▶ [The data]
################

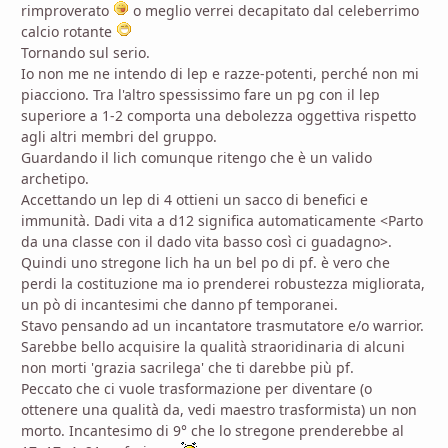
rimproverato
o meglio verrei decapitato dal celeberrimo
calcio rotante
Tornando sul serio.
Io non me ne intendo di lep e razze-potenti, perché non mi
piacciono. Tra l'altro spessissimo fare un pg con il lep
superiore a 1-2 comporta una debolezza oggettiva rispetto
agli altri membri del gruppo.
Guardando il lich comunque ritengo che è un valido
archetipo.
Accettando un lep di 4 ottieni un sacco di benefici e
immunità. Dadi vita a d12 significa automaticamente <Parto
da una classe con il dado vita basso così ci guadagno>.
Quindi uno stregone lich ha un bel po di pf. è vero che
perdi la costituzione ma io prenderei robustezza migliorata,
un pò di incantesimi che danno pf temporanei.
Stavo pensando ad un incantatore trasmutatore e/o warrior.
Sarebbe bello acquisire la qualità straoridinaria di alcuni
non morti 'grazia sacrilega' che ti darebbe più pf.
Peccato che ci vuole trasformazione per diventare (o
ottenere una qualità da, vedi maestro trasformista) un non
morto. Incantesimo di 9° che lo stregone prenderebbe al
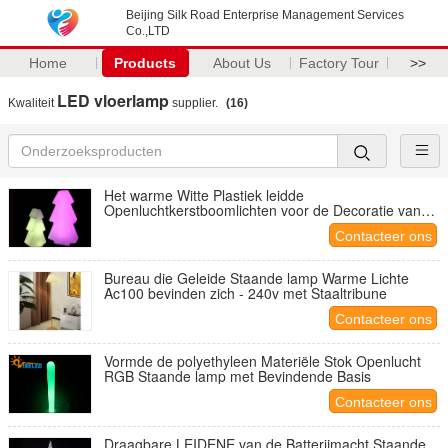
Beijing Silk Road Enterprise Management Services
Co.,LTD
Home
Products
About Us
Factory Tour
>>
LED vloerlamp
Kwaliteit
supplier.
(16)
Het warme Witte Plastiek leidde
Openluchtkerstboomlichten voor de Decoratie van
het Winkelhuis
Contacteer ons
Bureau die Geleide Staande lamp Warme Lichte
Ac100 bevinden zich - 240v met Staaltribune
Contacteer ons
Vormde de polyethyleen Materiële Stok Openlucht
RGB Staande lamp met Bevindende Basis
Contacteer ons
Draagbare LEIDENE van de Batterijmacht Staande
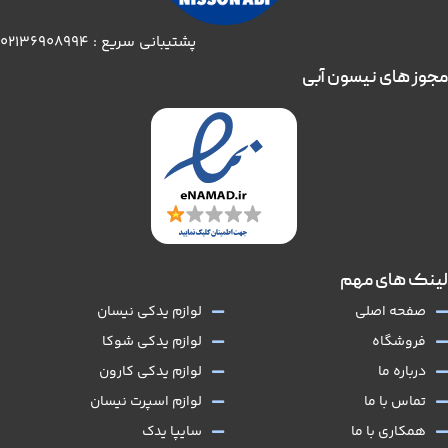
پشتیبانی سریع : 02136908994
مجوز های نیسون آبی
لینک های مهم
صفحه اصلی
لوازم یدکی نیسان
فروشگاه
لوازم یدکی شوکا
درباره ما
لوازم یدکی کارون
تماس با ما
لوازم اسپرت نیسان
همکاری با ما
سایپا یدک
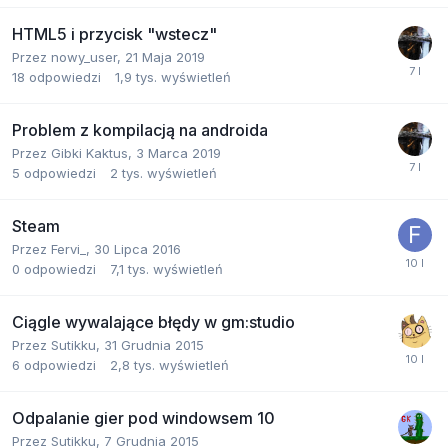
HTML5 i przycisk "wstecz"
Przez
nowy_user
,
21 Maja 2019
18
odpowiedzi
1,9 tys.
wyświetleń
Problem z kompilacją na androida
Przez
Gibki Kaktus
,
3 Marca 2019
5
odpowiedzi
2 tys.
wyświetleń
Steam
Przez
Fervi_
,
30 Lipca 2016
0
odpowiedzi
7,1 tys.
wyświetleń
Ciągle wywalające błędy w gm:studio
Przez
Sutikku
,
31 Grudnia 2015
6
odpowiedzi
2,8 tys.
wyświetleń
Odpalanie gier pod windowsem 10
Przez
Sutikku
,
7 Grudnia 2015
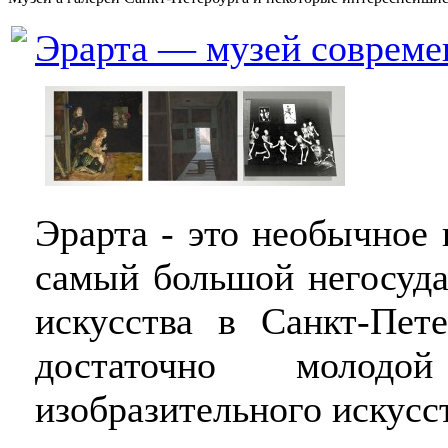
Эрарта — музей совреме
Эрарта - это необычное
самый большой негосуда
искусства в Санкт-Пет
достаточно моло
изобразительного искусс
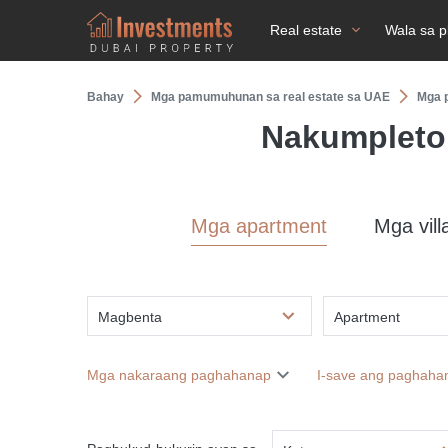
Real estate
Wala sa p
Bahay
Mga pamumuhunan sa real estate sa UAE
Mga p
Nakumpleto
Mga apartment
Mga vill
Magbenta
Apartment
Mga nakaraang paghahanap
I-save ang paghaha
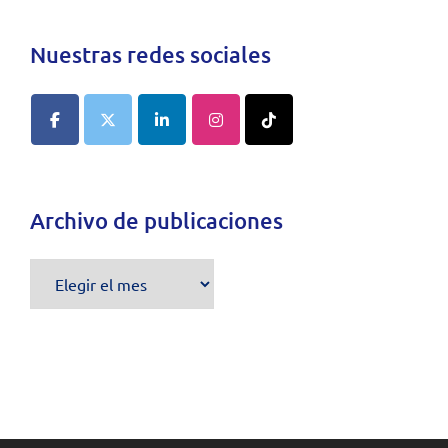
Nuestras redes sociales
Archivo de publicaciones
Archivo
de
publicaciones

################

▶ [Task description] Pull out every line in the material above where "Эрарта" occurs.

▶ [The answer]
Эрарта — музей совреме
Эрарта - это необычное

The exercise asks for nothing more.